Elaborar un presupuesto para tus finanzas personales no es una tarea excesivamente compleja. Es cierto que puedes recurrir a herramientas informáticas para hacerlo más sencillo, pero, en todos los casos, parte de una serie de análisis que vas a tener que hacer necesariamente.

Cuánto ganas y cuánto tienes

Este es el primer paso. Debes hacer un análisis realista del dinero que ganas y del dinero que tienes en tus cuentas y productos financieros. También es interesante, aunque no sea básico en un presupuesto funcional, calcular el valor de aquellos elementos que posees; viviendas, vehículos, bienes, etc. Esto último servirá más adelante para un paso superior en el cual no sólo gestionarás el día día de tu dinero, sino también analizarás a fondo el valor de tu patrimonio.

Consigna todos los ingresos, los regulares y los esporádicos. Calcula también las posibles plusvalías o ingresos derivados de otras fuentes que puedes llegar a tener. Distingue bien las fuentes, y por supuesto distingue bien aquellos ingresos estables de los que no lo son.

Cuánto gastas

Este sería el segundo paso que debes dar, y, probablemente sea el más importante. Está claro que hay una serie de gastos que vas a recordar a vuela pluma, son los gastos más importantes, la hipoteca, el crédito del coche, algunos gastos corrientes…

Sin embargo, no debes de tenerte ahí. Analiza a fondo el conjunto de tus gastos y llega también a aquellos pequeños gastos cotidianos qué, parece que no, acaban sumando muchos cientos de euros al cabo del año.

Piensa cuánto te gastas el transporte, recuerda cuál es el consumo en ocio que inviertes y procurar afinarlo al máximo, tratar de afinar también la media de gasto en compras no estrictamente necesarias que realizas todos los meses. Recuerda, la periodicidad del presupuesto debe ser mensual si quieres que sea lo más eficaz posible.

En este sentido, si sabes que no serás de mantener un análisis tan exhaustivo mes a mes, prueba a hacer un primer presupuesto algo más completo y a simplificar después categorías. En otras palabras, cuando tengas que actualizarlo junta gastos que antes habías separado. A modo de ejemplo, en un primer presupuesto te puede interesar saber qué gastas en cada partida del supermercado, pero después agruparlos todos en “supermercado” para que el seguimiento sea más sencillo.

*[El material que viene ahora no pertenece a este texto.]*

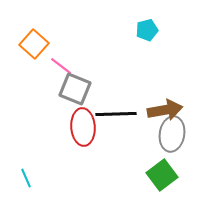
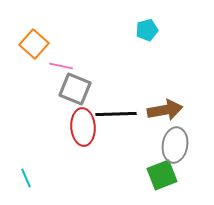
pink line: rotated 25 degrees counterclockwise
gray ellipse: moved 3 px right, 11 px down
green square: rotated 16 degrees clockwise
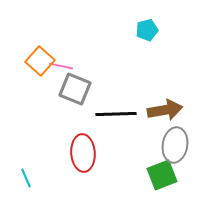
orange square: moved 6 px right, 17 px down
red ellipse: moved 26 px down
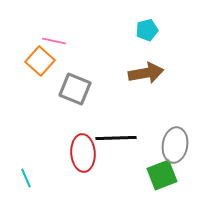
pink line: moved 7 px left, 25 px up
brown arrow: moved 19 px left, 37 px up
black line: moved 24 px down
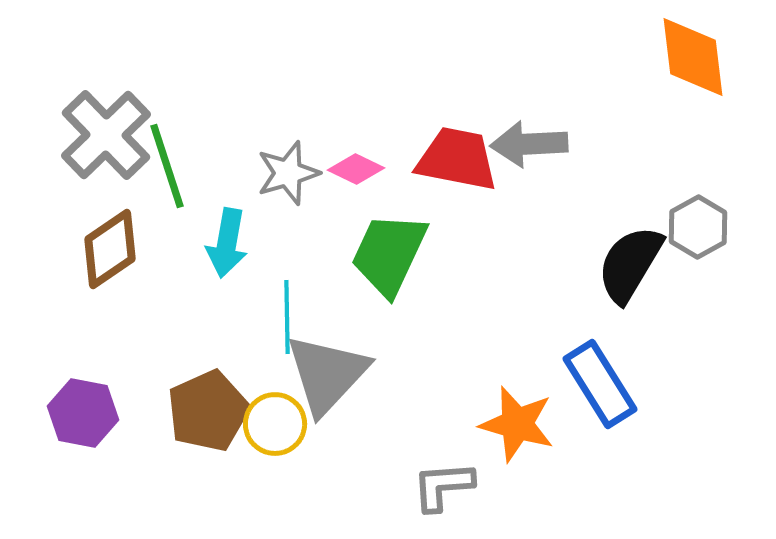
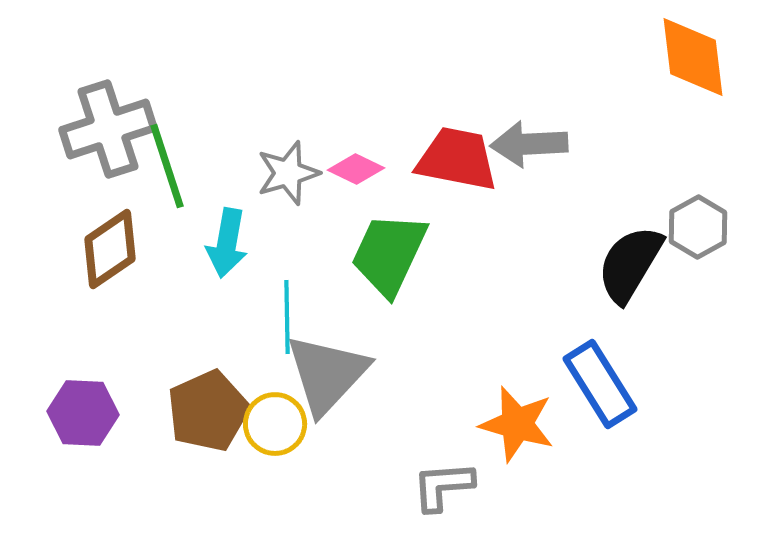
gray cross: moved 2 px right, 6 px up; rotated 26 degrees clockwise
purple hexagon: rotated 8 degrees counterclockwise
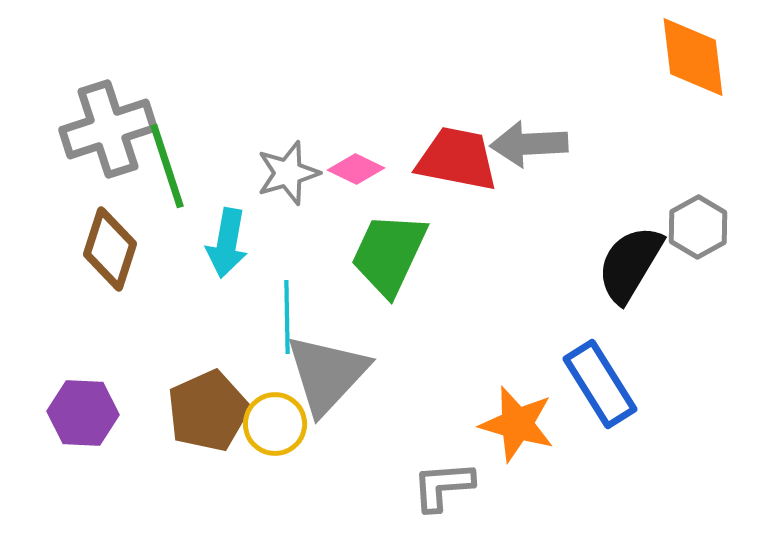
brown diamond: rotated 38 degrees counterclockwise
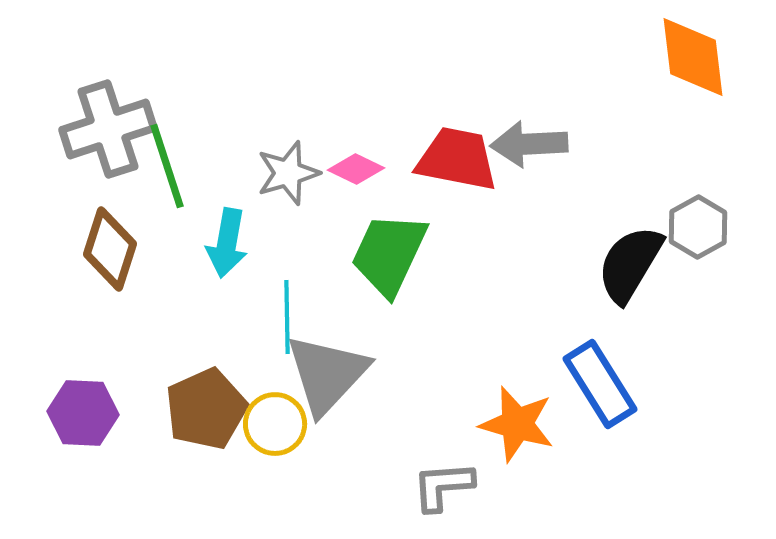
brown pentagon: moved 2 px left, 2 px up
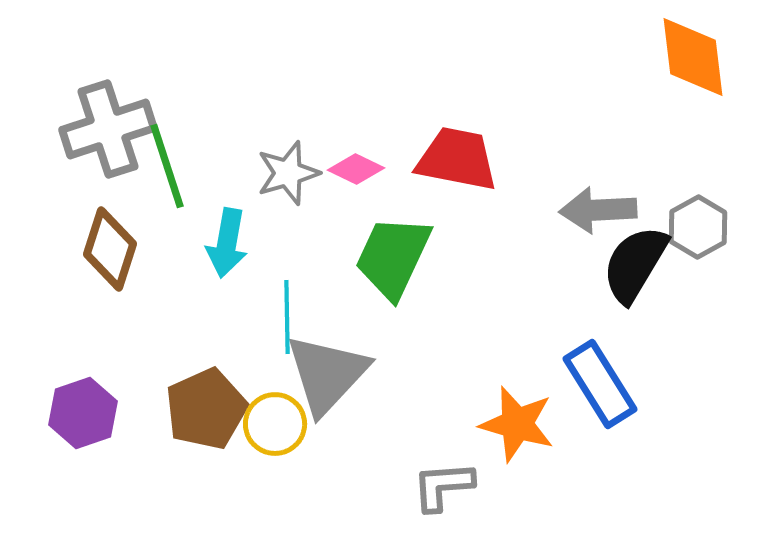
gray arrow: moved 69 px right, 66 px down
green trapezoid: moved 4 px right, 3 px down
black semicircle: moved 5 px right
purple hexagon: rotated 22 degrees counterclockwise
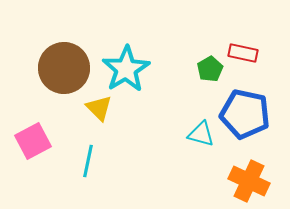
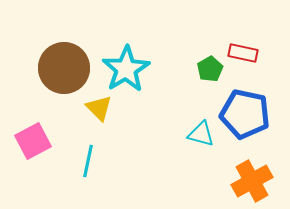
orange cross: moved 3 px right; rotated 36 degrees clockwise
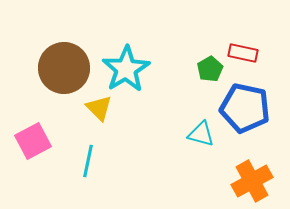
blue pentagon: moved 6 px up
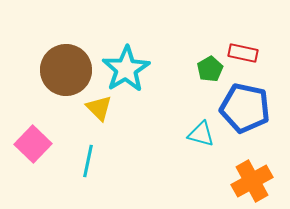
brown circle: moved 2 px right, 2 px down
pink square: moved 3 px down; rotated 18 degrees counterclockwise
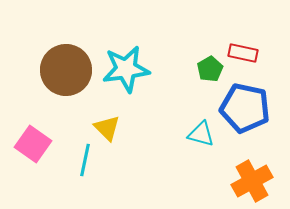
cyan star: rotated 24 degrees clockwise
yellow triangle: moved 8 px right, 20 px down
pink square: rotated 9 degrees counterclockwise
cyan line: moved 3 px left, 1 px up
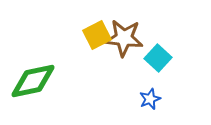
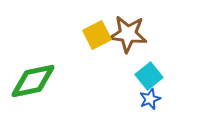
brown star: moved 4 px right, 4 px up
cyan square: moved 9 px left, 18 px down; rotated 8 degrees clockwise
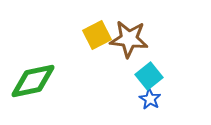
brown star: moved 1 px right, 5 px down
blue star: rotated 20 degrees counterclockwise
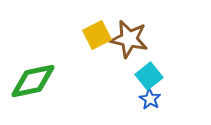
brown star: rotated 6 degrees clockwise
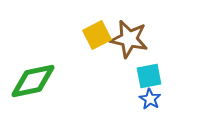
cyan square: rotated 28 degrees clockwise
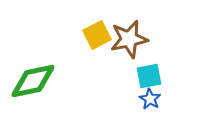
brown star: rotated 24 degrees counterclockwise
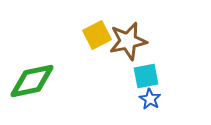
brown star: moved 1 px left, 2 px down
cyan square: moved 3 px left
green diamond: moved 1 px left
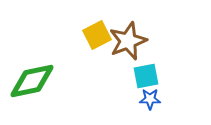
brown star: rotated 9 degrees counterclockwise
blue star: rotated 30 degrees counterclockwise
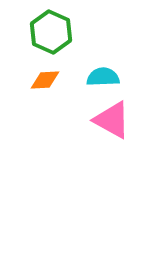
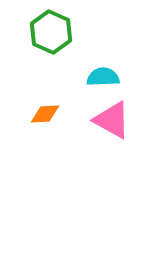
orange diamond: moved 34 px down
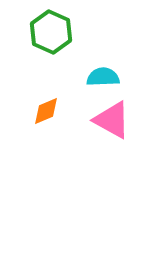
orange diamond: moved 1 px right, 3 px up; rotated 20 degrees counterclockwise
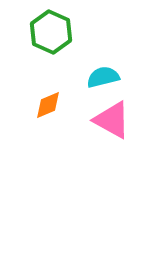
cyan semicircle: rotated 12 degrees counterclockwise
orange diamond: moved 2 px right, 6 px up
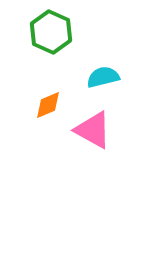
pink triangle: moved 19 px left, 10 px down
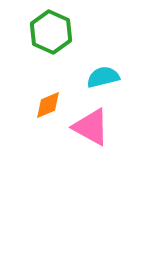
pink triangle: moved 2 px left, 3 px up
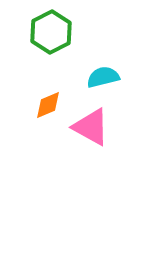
green hexagon: rotated 9 degrees clockwise
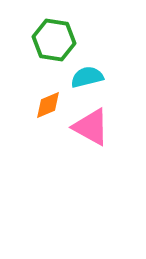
green hexagon: moved 3 px right, 8 px down; rotated 24 degrees counterclockwise
cyan semicircle: moved 16 px left
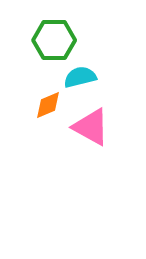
green hexagon: rotated 9 degrees counterclockwise
cyan semicircle: moved 7 px left
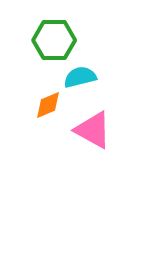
pink triangle: moved 2 px right, 3 px down
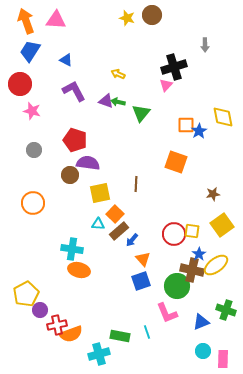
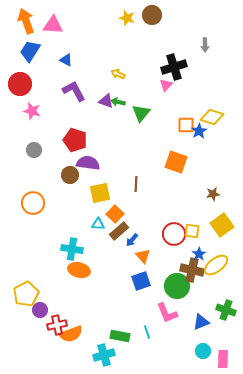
pink triangle at (56, 20): moved 3 px left, 5 px down
yellow diamond at (223, 117): moved 11 px left; rotated 60 degrees counterclockwise
orange triangle at (143, 259): moved 3 px up
cyan cross at (99, 354): moved 5 px right, 1 px down
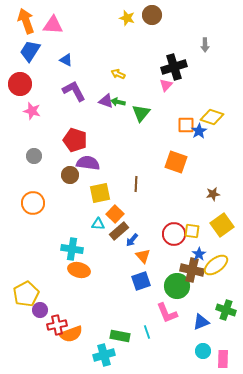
gray circle at (34, 150): moved 6 px down
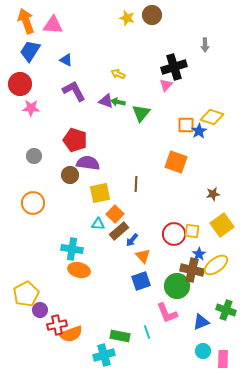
pink star at (32, 111): moved 1 px left, 3 px up; rotated 12 degrees counterclockwise
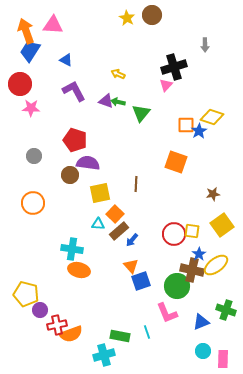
yellow star at (127, 18): rotated 14 degrees clockwise
orange arrow at (26, 21): moved 10 px down
orange triangle at (143, 256): moved 12 px left, 10 px down
yellow pentagon at (26, 294): rotated 30 degrees counterclockwise
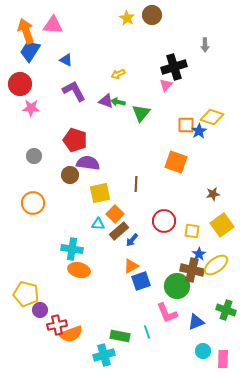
yellow arrow at (118, 74): rotated 48 degrees counterclockwise
red circle at (174, 234): moved 10 px left, 13 px up
orange triangle at (131, 266): rotated 42 degrees clockwise
blue triangle at (201, 322): moved 5 px left
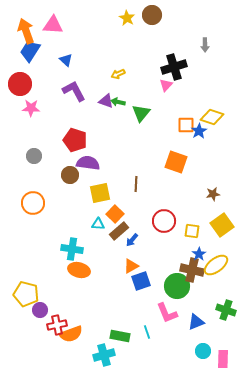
blue triangle at (66, 60): rotated 16 degrees clockwise
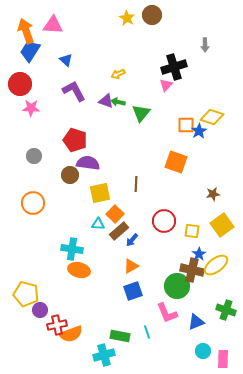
blue square at (141, 281): moved 8 px left, 10 px down
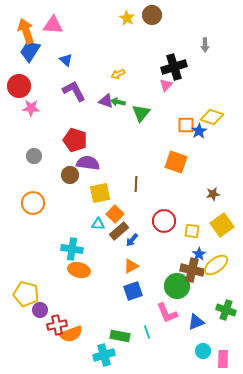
red circle at (20, 84): moved 1 px left, 2 px down
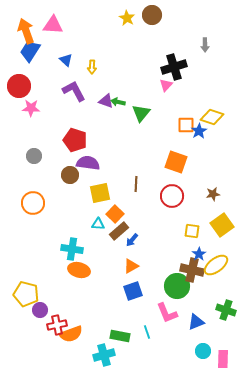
yellow arrow at (118, 74): moved 26 px left, 7 px up; rotated 64 degrees counterclockwise
red circle at (164, 221): moved 8 px right, 25 px up
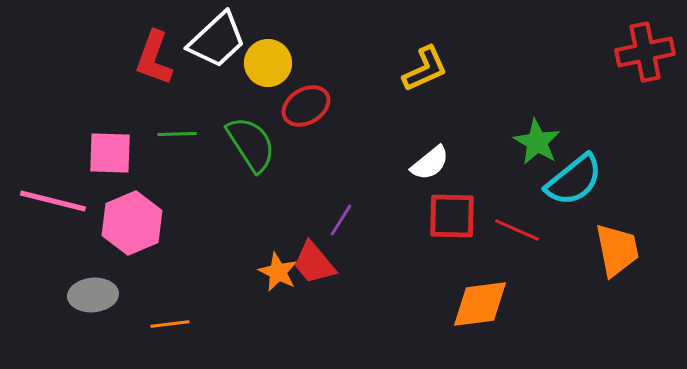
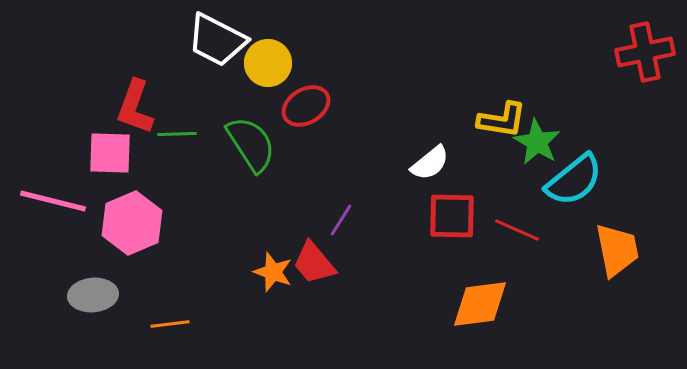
white trapezoid: rotated 70 degrees clockwise
red L-shape: moved 19 px left, 49 px down
yellow L-shape: moved 77 px right, 51 px down; rotated 33 degrees clockwise
orange star: moved 5 px left; rotated 6 degrees counterclockwise
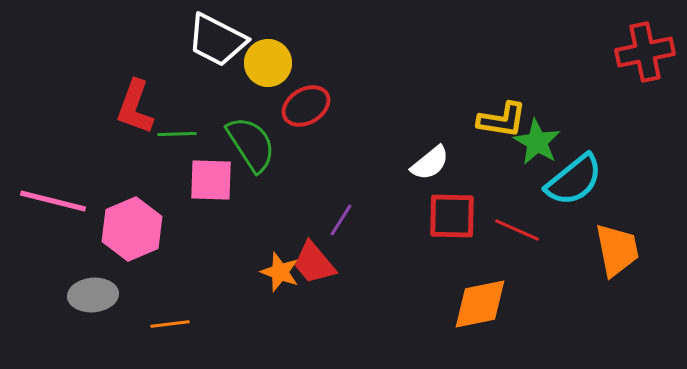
pink square: moved 101 px right, 27 px down
pink hexagon: moved 6 px down
orange star: moved 7 px right
orange diamond: rotated 4 degrees counterclockwise
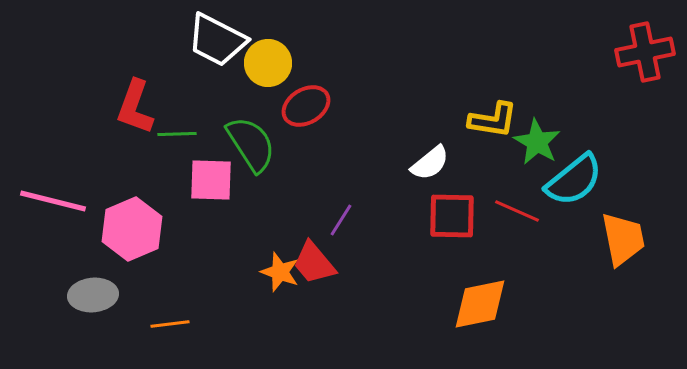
yellow L-shape: moved 9 px left
red line: moved 19 px up
orange trapezoid: moved 6 px right, 11 px up
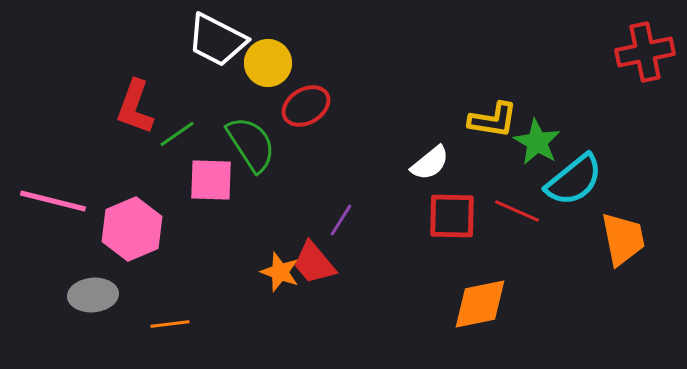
green line: rotated 33 degrees counterclockwise
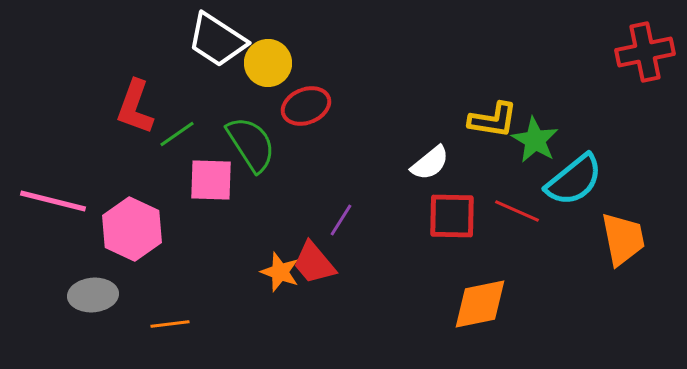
white trapezoid: rotated 6 degrees clockwise
red ellipse: rotated 9 degrees clockwise
green star: moved 2 px left, 2 px up
pink hexagon: rotated 12 degrees counterclockwise
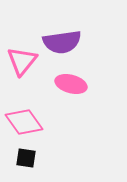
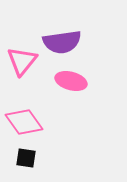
pink ellipse: moved 3 px up
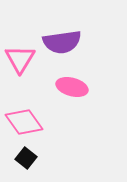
pink triangle: moved 2 px left, 2 px up; rotated 8 degrees counterclockwise
pink ellipse: moved 1 px right, 6 px down
black square: rotated 30 degrees clockwise
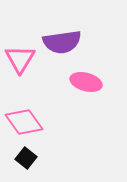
pink ellipse: moved 14 px right, 5 px up
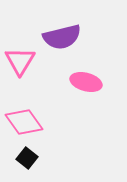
purple semicircle: moved 5 px up; rotated 6 degrees counterclockwise
pink triangle: moved 2 px down
black square: moved 1 px right
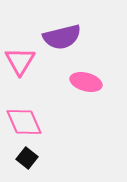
pink diamond: rotated 12 degrees clockwise
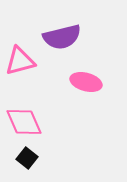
pink triangle: rotated 44 degrees clockwise
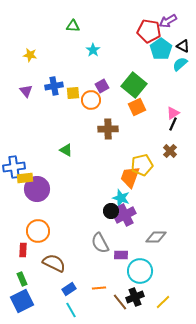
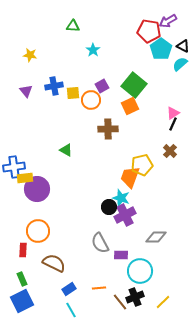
orange square at (137, 107): moved 7 px left, 1 px up
black circle at (111, 211): moved 2 px left, 4 px up
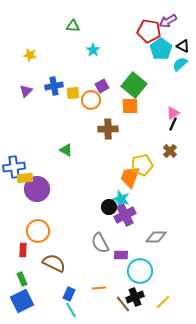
purple triangle at (26, 91): rotated 24 degrees clockwise
orange square at (130, 106): rotated 24 degrees clockwise
cyan star at (121, 198): moved 1 px down
blue rectangle at (69, 289): moved 5 px down; rotated 32 degrees counterclockwise
brown line at (120, 302): moved 3 px right, 2 px down
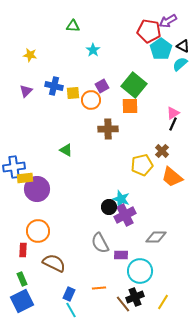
blue cross at (54, 86): rotated 24 degrees clockwise
brown cross at (170, 151): moved 8 px left
orange trapezoid at (130, 177): moved 42 px right; rotated 70 degrees counterclockwise
yellow line at (163, 302): rotated 14 degrees counterclockwise
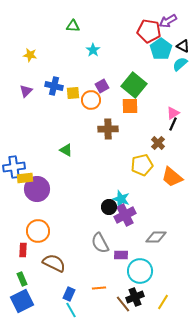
brown cross at (162, 151): moved 4 px left, 8 px up
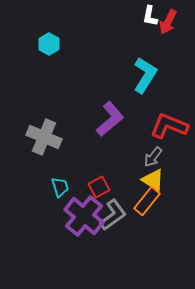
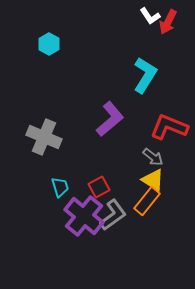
white L-shape: rotated 45 degrees counterclockwise
red L-shape: moved 1 px down
gray arrow: rotated 90 degrees counterclockwise
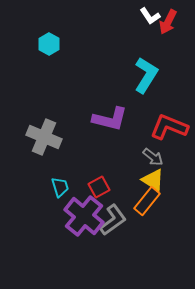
cyan L-shape: moved 1 px right
purple L-shape: rotated 54 degrees clockwise
gray L-shape: moved 5 px down
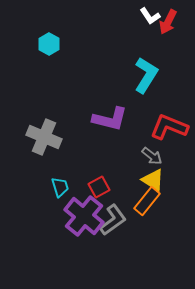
gray arrow: moved 1 px left, 1 px up
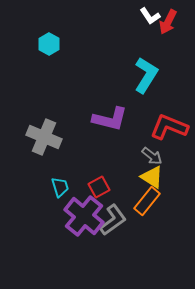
yellow triangle: moved 1 px left, 3 px up
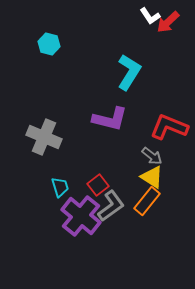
red arrow: rotated 20 degrees clockwise
cyan hexagon: rotated 15 degrees counterclockwise
cyan L-shape: moved 17 px left, 3 px up
red square: moved 1 px left, 2 px up; rotated 10 degrees counterclockwise
purple cross: moved 3 px left
gray L-shape: moved 2 px left, 14 px up
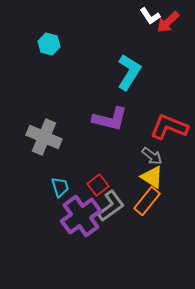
purple cross: rotated 15 degrees clockwise
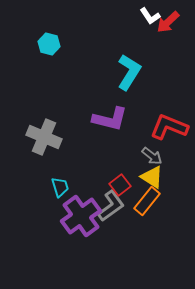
red square: moved 22 px right
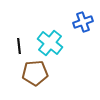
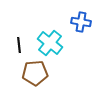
blue cross: moved 2 px left; rotated 30 degrees clockwise
black line: moved 1 px up
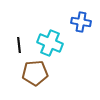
cyan cross: rotated 15 degrees counterclockwise
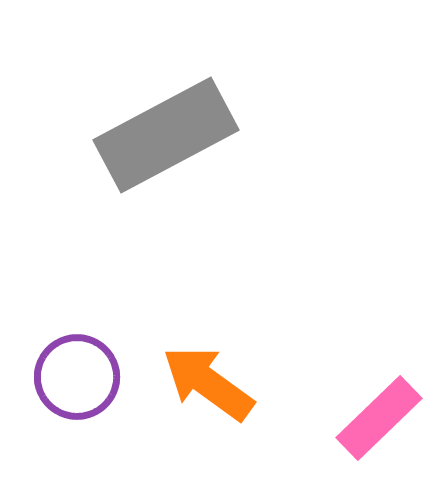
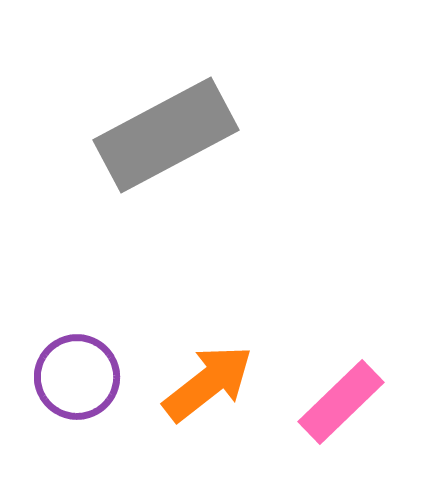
orange arrow: rotated 106 degrees clockwise
pink rectangle: moved 38 px left, 16 px up
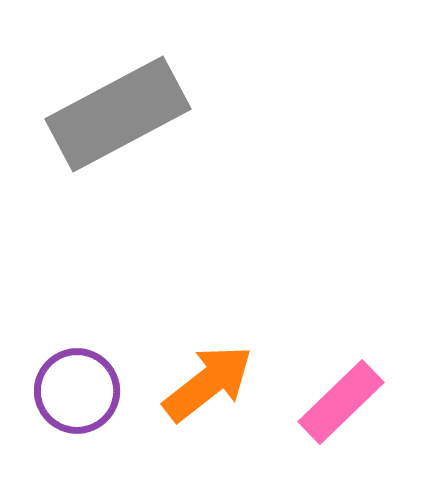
gray rectangle: moved 48 px left, 21 px up
purple circle: moved 14 px down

Cuánto ahorras y cómo puedes hacerlo

Con los dos elementos anteriores, cruzados entre sí, vas a tener una visión clara de tu economía. Si nunca lo has hecho antes es muy probable que te sorprendas por la cantidad de gastos que puedes llegar a reducir. Éste es el momento de ajustar todas estas cifras y crear el presupuesto, un presupuesto al que te vas a tener de manera estricta en el futuro.

Para ello empieza por revisar a fondo todos los gastos y descubre donde puedes ahorrar. Tal vez necesites realizar el coste del seguro de salud, puede que los contratos de suministro que tengas sean mejorables con otras ofertas, seguramente, vas a poder recortar un montón de pequeños gastos al mes. Optimiza todo esto y plantéate que, al menos, un 10% de tus ingresos brutos deberían ser destinados al ahorro.

Vas a encontrar muchas reglas de gasto, y muchas propuestas diferentes a la hora de interpretar un presupuesto. Sin embargo, lo cierto es que lo mejor es seguir  tu propio instinto, respetando que una parte de tu dinero debe siempre destinarse a ahorrar, y que, optimizar la relación entre tus ingresos y los gastos, es la clave para hacer un buen presupuesto.